= Beginning of Section =

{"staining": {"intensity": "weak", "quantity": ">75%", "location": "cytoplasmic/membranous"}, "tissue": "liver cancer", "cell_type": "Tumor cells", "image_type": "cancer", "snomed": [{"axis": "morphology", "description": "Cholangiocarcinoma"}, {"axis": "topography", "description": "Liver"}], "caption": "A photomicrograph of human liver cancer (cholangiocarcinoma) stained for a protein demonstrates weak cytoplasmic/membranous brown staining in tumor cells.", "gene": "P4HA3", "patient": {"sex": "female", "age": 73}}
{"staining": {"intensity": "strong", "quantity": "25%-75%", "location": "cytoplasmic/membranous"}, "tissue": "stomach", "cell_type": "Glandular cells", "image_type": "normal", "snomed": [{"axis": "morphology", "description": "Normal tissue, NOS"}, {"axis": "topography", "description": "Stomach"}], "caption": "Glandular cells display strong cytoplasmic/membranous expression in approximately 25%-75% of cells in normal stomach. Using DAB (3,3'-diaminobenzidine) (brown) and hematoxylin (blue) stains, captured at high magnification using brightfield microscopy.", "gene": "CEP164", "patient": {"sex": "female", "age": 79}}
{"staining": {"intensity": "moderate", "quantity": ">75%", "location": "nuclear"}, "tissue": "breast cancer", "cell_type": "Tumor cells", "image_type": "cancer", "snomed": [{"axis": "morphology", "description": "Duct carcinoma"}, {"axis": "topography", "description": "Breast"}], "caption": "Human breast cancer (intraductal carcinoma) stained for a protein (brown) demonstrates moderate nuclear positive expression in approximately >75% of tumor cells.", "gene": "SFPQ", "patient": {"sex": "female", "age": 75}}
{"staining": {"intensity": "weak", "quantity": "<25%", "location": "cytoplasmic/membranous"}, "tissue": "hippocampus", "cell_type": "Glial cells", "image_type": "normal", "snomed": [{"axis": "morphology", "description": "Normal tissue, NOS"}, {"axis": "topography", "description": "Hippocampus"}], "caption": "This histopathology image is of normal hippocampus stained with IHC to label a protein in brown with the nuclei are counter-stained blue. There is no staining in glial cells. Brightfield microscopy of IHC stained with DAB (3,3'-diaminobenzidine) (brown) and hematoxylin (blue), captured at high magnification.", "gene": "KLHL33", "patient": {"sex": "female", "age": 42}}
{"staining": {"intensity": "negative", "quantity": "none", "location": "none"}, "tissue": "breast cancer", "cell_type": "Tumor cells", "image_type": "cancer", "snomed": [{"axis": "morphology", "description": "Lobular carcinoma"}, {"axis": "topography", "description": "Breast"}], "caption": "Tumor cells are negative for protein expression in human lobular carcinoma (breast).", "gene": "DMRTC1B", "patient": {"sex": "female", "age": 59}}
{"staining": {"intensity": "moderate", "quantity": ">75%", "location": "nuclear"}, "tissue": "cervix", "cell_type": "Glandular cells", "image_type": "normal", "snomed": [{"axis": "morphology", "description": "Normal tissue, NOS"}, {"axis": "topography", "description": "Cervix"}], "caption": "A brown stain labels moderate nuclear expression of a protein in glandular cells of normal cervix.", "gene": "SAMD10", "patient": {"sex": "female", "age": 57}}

= End of Section =

Set the listing down again in full, exactly as it was given.

Answer to the problem:
{"staining": {"intensity": "weak", "quantity": ">75%", "location": "cytoplasmic/membranous"}, "tissue": "liver cancer", "cell_type": "Tumor cells", "image_type": "cancer", "snomed": [{"axis": "morphology", "description": "Cholangiocarcinoma"}, {"axis": "topography", "description": "Liver"}], "caption": "A photomicrograph of human liver cancer (cholangiocarcinoma) stained for a protein demonstrates weak cytoplasmic/membranous brown staining in tumor cells.", "gene": "P4HA3", "patient": {"sex": "female", "age": 73}}
{"staining": {"intensity": "strong", "quantity": "25%-75%", "location": "cytoplasmic/membranous"}, "tissue": "stomach", "cell_type": "Glandular cells", "image_type": "normal", "snomed": [{"axis": "morphology", "description": "Normal tissue, NOS"}, {"axis": "topography", "description": "Stomach"}], "caption": "Glandular cells display strong cytoplasmic/membranous expression in approximately 25%-75% of cells in normal stomach. Using DAB (3,3'-diaminobenzidine) (brown) and hematoxylin (blue) stains, captured at high magnification using brightfield microscopy.", "gene": "CEP164", "patient": {"sex": "female", "age": 79}}
{"staining": {"intensity": "moderate", "quantity": ">75%", "location": "nuclear"}, "tissue": "breast cancer", "cell_type": "Tumor cells", "image_type": "cancer", "snomed": [{"axis": "morphology", "description": "Duct carcinoma"}, {"axis": "topography", "description": "Breast"}], "caption": "Human breast cancer (intraductal carcinoma) stained for a protein (brown) demonstrates moderate nuclear positive expression in approximately >75% of tumor cells.", "gene": "SFPQ", "patient": {"sex": "female", "age": 75}}
{"staining": {"intensity": "weak", "quantity": "<25%", "location": "cytoplasmic/membranous"}, "tissue": "hippocampus", "cell_type": "Glial cells", "image_type": "normal", "snomed": [{"axis": "morphology", "description": "Normal tissue, NOS"}, {"axis": "topography", "description": "Hippocampus"}], "caption": "This histopathology image is of normal hippocampus stained with IHC to label a protein in brown with the nuclei are counter-stained blue. There is no staining in glial cells. Brightfield microscopy of IHC stained with DAB (3,3'-diaminobenzidine) (brown) and hematoxylin (blue), captured at high magnification.", "gene": "KLHL33", "patient": {"sex": "female", "age": 42}}
{"staining": {"intensity": "negative", "quantity": "none", "location": "none"}, "tissue": "breast cancer", "cell_type": "Tumor cells", "image_type": "cancer", "snomed": [{"axis": "morphology", "description": "Lobular carcinoma"}, {"axis": "topography", "description": "Breast"}], "caption": "Tumor cells are negative for protein expression in human lobular carcinoma (breast).", "gene": "DMRTC1B", "patient": {"sex": "female", "age": 59}}
{"staining": {"intensity": "moderate", "quantity": ">75%", "location": "nuclear"}, "tissue": "cervix", "cell_type": "Glandular cells", "image_type": "normal", "snomed": [{"axis": "morphology", "description": "Normal tissue, NOS"}, {"axis": "topography", "description": "Cervix"}], "caption": "A brown stain labels moderate nuclear expression of a protein in glandular cells of normal cervix.", "gene": "SAMD10", "patient": {"sex": "female", "age": 57}}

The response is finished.